Trump held the event just days ahead of the Iowa caucuses in lieu of attending a GOP primary debate, asking wealthy friends to donate millions to veterans’ groups and directly to the foundation. His campaign built the website that managed the funds and dictated which organizations received them, and Trump disbursed the money at a series of campaign rallies across the state.

Scarpulla rejected the Trump’s team’s claims that he was merely a “passive recipient” of the funds.

Trump’s conduct appears “willful and intentional”

Under New York state law, “willful and intentional” misconduct by a charitable organization allows the attorney general to seek “an amount up to double the amount of any benefit improperly obtained.”
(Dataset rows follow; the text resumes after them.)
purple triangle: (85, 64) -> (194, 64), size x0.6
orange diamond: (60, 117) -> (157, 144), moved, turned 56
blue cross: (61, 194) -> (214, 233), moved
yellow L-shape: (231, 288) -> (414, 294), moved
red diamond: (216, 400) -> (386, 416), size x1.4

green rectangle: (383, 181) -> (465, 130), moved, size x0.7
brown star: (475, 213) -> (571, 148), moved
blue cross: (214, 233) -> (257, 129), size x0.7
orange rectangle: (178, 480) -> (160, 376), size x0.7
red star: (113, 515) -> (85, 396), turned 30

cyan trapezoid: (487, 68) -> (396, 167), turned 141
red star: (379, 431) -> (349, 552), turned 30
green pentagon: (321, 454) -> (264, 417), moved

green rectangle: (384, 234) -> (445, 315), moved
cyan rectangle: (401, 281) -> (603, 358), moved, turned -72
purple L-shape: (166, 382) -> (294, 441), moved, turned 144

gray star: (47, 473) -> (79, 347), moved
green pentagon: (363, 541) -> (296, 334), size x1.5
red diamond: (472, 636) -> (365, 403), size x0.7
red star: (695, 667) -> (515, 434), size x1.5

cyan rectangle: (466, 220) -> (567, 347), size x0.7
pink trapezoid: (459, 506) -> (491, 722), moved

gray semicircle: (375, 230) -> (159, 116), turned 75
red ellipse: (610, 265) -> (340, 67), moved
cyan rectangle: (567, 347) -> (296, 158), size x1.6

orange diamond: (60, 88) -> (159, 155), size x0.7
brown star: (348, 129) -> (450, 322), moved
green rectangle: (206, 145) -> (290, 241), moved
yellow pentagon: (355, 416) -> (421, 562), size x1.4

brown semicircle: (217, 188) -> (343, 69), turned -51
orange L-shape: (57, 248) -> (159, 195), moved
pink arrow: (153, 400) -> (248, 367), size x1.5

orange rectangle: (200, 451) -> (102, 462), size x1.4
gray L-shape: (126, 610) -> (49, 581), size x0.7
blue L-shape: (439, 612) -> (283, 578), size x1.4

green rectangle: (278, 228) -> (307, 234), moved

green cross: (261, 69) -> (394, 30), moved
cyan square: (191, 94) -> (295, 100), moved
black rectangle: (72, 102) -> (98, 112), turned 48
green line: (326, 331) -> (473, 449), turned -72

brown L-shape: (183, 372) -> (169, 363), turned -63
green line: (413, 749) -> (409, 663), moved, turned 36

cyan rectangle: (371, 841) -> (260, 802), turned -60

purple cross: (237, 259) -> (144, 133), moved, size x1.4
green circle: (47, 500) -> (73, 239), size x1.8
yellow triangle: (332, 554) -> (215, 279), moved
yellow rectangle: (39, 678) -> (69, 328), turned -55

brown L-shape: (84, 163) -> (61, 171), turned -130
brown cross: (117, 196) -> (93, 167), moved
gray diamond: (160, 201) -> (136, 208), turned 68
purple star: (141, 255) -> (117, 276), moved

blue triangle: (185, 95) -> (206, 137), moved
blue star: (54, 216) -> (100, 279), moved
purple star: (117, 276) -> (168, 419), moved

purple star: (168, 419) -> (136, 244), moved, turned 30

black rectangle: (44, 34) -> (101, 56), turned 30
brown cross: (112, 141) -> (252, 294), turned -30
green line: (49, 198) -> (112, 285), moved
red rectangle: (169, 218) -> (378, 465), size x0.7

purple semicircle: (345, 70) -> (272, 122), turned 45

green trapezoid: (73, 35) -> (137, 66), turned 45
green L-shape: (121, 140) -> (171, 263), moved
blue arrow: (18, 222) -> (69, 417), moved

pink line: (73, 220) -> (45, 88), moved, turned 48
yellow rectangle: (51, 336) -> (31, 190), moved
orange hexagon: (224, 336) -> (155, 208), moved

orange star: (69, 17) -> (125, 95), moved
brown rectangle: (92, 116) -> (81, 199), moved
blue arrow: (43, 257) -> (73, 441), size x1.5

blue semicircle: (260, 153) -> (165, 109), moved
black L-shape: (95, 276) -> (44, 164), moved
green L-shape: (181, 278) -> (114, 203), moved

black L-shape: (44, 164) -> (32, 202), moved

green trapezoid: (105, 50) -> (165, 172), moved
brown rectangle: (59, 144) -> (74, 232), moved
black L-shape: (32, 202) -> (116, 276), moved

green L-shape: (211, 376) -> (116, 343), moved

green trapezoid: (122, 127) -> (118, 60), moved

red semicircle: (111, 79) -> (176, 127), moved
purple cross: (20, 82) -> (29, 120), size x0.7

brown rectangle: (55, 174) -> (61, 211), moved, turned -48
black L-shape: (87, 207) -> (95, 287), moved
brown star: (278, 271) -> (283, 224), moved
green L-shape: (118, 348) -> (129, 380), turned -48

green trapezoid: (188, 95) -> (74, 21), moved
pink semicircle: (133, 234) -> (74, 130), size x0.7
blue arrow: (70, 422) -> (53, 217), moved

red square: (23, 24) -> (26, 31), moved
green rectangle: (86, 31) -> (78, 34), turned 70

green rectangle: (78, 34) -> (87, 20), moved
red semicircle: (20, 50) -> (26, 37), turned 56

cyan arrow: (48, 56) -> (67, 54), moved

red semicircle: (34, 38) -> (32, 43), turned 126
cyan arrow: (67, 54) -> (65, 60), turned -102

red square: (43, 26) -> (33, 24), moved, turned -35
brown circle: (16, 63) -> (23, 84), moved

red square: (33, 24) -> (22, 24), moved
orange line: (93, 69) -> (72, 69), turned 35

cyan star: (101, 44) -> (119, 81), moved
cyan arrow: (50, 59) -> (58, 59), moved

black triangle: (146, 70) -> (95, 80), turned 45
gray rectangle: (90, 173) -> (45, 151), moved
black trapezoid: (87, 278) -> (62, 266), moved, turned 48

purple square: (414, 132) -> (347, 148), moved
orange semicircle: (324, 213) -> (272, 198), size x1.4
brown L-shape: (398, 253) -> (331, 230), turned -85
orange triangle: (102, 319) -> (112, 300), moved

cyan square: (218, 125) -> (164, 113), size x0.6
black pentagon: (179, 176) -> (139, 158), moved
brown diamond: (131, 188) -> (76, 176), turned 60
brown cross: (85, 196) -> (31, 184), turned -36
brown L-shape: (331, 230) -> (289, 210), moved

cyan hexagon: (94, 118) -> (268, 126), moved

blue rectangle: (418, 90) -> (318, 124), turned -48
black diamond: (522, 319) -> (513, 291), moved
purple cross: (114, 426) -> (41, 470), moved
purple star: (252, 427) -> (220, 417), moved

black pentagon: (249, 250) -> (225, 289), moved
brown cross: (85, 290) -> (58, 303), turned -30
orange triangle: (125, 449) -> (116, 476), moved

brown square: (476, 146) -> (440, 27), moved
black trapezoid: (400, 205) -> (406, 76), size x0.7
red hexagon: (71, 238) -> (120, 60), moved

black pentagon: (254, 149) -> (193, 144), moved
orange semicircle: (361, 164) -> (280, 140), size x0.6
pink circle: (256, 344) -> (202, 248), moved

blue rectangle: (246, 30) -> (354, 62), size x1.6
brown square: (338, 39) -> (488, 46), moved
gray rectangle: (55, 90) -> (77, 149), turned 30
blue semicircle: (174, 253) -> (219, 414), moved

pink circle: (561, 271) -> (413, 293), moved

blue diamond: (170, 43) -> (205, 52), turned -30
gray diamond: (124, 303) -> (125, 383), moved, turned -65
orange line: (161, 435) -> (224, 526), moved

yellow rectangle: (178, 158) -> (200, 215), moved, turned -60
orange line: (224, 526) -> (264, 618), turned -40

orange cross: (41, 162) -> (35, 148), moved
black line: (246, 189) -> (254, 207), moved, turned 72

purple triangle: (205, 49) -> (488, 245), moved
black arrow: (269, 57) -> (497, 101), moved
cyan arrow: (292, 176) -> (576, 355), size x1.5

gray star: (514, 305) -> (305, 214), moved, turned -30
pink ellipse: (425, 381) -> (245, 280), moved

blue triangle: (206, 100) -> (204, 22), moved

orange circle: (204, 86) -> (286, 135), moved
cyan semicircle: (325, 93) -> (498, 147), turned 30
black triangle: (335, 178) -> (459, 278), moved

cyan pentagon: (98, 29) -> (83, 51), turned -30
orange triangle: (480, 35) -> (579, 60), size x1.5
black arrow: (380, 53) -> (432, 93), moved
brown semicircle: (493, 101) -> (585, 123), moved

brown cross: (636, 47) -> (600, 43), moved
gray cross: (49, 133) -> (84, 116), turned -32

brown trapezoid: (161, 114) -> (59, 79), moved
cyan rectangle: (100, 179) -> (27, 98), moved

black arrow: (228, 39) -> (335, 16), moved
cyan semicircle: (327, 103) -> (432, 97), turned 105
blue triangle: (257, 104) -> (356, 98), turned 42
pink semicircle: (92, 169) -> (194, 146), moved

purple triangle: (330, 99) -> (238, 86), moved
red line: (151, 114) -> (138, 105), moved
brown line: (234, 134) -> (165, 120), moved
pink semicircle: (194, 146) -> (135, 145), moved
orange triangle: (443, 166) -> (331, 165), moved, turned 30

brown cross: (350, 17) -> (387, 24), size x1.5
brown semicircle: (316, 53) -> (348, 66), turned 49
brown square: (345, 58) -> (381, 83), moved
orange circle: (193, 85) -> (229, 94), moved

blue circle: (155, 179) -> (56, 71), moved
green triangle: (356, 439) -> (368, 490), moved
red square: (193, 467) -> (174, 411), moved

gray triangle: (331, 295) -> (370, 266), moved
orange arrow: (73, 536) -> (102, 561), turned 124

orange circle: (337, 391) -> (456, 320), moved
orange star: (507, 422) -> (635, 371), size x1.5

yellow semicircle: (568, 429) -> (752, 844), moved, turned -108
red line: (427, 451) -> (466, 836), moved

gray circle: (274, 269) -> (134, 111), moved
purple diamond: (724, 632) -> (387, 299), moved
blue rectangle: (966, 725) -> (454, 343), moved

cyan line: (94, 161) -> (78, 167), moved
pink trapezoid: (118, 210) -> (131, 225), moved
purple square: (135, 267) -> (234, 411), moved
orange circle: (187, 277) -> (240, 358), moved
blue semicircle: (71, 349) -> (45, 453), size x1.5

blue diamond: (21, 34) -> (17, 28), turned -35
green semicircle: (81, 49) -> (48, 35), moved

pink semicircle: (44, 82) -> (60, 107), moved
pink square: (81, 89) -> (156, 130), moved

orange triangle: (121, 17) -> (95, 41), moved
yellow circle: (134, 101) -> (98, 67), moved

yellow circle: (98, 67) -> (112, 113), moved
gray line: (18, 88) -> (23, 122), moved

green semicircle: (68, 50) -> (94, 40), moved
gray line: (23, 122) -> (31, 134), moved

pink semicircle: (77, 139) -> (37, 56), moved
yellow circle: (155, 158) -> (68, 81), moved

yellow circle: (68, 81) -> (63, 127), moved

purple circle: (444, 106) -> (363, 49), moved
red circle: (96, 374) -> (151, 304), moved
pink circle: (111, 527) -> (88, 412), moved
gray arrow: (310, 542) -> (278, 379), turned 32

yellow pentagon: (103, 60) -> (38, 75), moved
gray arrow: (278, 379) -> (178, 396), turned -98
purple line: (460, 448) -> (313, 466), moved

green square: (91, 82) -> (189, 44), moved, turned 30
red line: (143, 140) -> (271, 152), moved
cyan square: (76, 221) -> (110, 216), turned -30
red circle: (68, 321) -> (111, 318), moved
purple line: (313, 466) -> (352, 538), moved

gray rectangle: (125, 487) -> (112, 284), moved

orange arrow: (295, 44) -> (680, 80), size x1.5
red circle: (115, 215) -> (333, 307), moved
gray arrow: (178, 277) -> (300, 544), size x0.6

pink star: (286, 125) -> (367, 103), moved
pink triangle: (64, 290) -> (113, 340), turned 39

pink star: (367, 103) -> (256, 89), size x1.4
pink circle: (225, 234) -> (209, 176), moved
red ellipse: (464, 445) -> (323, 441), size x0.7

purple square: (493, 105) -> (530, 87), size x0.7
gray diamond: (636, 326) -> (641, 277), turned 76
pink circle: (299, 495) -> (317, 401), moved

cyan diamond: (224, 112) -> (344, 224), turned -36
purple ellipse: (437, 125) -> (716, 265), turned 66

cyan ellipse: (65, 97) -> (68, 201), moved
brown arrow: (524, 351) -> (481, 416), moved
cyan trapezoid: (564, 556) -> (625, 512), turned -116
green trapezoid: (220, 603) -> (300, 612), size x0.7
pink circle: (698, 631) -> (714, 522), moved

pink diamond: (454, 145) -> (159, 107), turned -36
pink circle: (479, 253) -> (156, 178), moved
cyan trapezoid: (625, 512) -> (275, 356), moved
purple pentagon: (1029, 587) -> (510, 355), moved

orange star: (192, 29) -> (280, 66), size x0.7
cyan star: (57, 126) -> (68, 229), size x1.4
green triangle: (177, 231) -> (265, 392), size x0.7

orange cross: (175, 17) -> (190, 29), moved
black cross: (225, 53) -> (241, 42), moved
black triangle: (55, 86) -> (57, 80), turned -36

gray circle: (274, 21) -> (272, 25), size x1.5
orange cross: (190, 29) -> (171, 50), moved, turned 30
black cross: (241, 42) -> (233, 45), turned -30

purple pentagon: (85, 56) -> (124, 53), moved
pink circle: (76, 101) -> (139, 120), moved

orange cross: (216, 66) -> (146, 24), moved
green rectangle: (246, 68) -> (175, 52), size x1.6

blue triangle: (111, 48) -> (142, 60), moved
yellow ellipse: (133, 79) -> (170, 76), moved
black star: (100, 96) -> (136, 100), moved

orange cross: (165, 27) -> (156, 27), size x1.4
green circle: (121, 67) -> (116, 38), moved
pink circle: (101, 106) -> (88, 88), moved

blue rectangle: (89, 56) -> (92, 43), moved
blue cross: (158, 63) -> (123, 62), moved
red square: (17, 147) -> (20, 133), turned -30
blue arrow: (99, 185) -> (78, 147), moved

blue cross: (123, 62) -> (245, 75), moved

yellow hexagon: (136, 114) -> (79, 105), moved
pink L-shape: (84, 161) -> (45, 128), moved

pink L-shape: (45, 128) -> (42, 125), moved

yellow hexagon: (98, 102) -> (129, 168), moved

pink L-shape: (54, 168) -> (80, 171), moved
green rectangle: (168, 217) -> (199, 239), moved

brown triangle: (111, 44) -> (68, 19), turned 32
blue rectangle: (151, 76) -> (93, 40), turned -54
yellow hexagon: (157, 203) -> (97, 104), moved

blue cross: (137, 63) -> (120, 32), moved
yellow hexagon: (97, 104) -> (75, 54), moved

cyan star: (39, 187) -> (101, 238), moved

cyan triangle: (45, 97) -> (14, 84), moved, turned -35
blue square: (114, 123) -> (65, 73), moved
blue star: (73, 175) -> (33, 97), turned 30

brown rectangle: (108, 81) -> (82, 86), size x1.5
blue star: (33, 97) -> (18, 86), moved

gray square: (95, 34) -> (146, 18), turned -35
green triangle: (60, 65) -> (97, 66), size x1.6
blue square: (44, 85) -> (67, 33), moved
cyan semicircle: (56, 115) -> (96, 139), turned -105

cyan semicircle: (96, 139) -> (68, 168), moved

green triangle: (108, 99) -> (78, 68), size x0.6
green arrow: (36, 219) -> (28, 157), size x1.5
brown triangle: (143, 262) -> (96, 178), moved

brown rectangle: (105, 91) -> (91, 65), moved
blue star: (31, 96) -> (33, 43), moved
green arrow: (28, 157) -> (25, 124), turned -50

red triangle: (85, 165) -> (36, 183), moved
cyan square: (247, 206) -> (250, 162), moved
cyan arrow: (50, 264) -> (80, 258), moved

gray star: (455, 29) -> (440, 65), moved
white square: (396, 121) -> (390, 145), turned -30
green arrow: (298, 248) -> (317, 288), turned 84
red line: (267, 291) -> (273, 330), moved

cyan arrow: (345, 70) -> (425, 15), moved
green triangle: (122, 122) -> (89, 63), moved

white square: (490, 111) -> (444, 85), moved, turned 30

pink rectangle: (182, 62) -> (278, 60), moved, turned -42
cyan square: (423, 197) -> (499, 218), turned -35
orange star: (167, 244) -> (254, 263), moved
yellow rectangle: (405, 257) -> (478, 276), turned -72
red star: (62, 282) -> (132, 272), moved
Trump’s attorneys have said Underwood’s office can’t prove he knew that what he was doing was improper. But Scarpulla said that the evidence they offered sufficed to move forward with the case. That included Trump signing foundation checks for veterans and then presenting them at rallies, and using his campaign to disburse those funds.

“These allegations sufficiently support a claim that Mr. Trump intentionally used Foundation assets for his private interests knowing that it may not be in the Foundation’s best interest,” Scarpulla said.

The foundation blurred the lines between charity and political organization

Trump’s attorneys have insisted that he was acting in his “individual capacity” when he appeared at campaign events carrying foundation checks, and therefore was not violating a ban on charities engaging in political activity.

But to make that legal argument, Trump would have had to avoid making “partisan statements” at these public appearances. Instead, he appeared at a MAGA-festooned podium, boasted about how the events could boost his political performance, and mocked his Republican primary opponents.

As Scarpulla wrote, Trump’s quotes from the fundraiser and subsequent rallies “show that Mr. Trump was acting in both of his capacities as campaign candidate and president of the Foundation.”

“Moreover, considering the allegations of coordination between the Campaign and Foundation, as well as the control and authority that Mr. Trump and the Campaign allegedly wielded over the Foundation, the petition adequately alleges that the political acts by Mr. Trump and the Campaign are attributable to the Foundation,” Scarpulla added.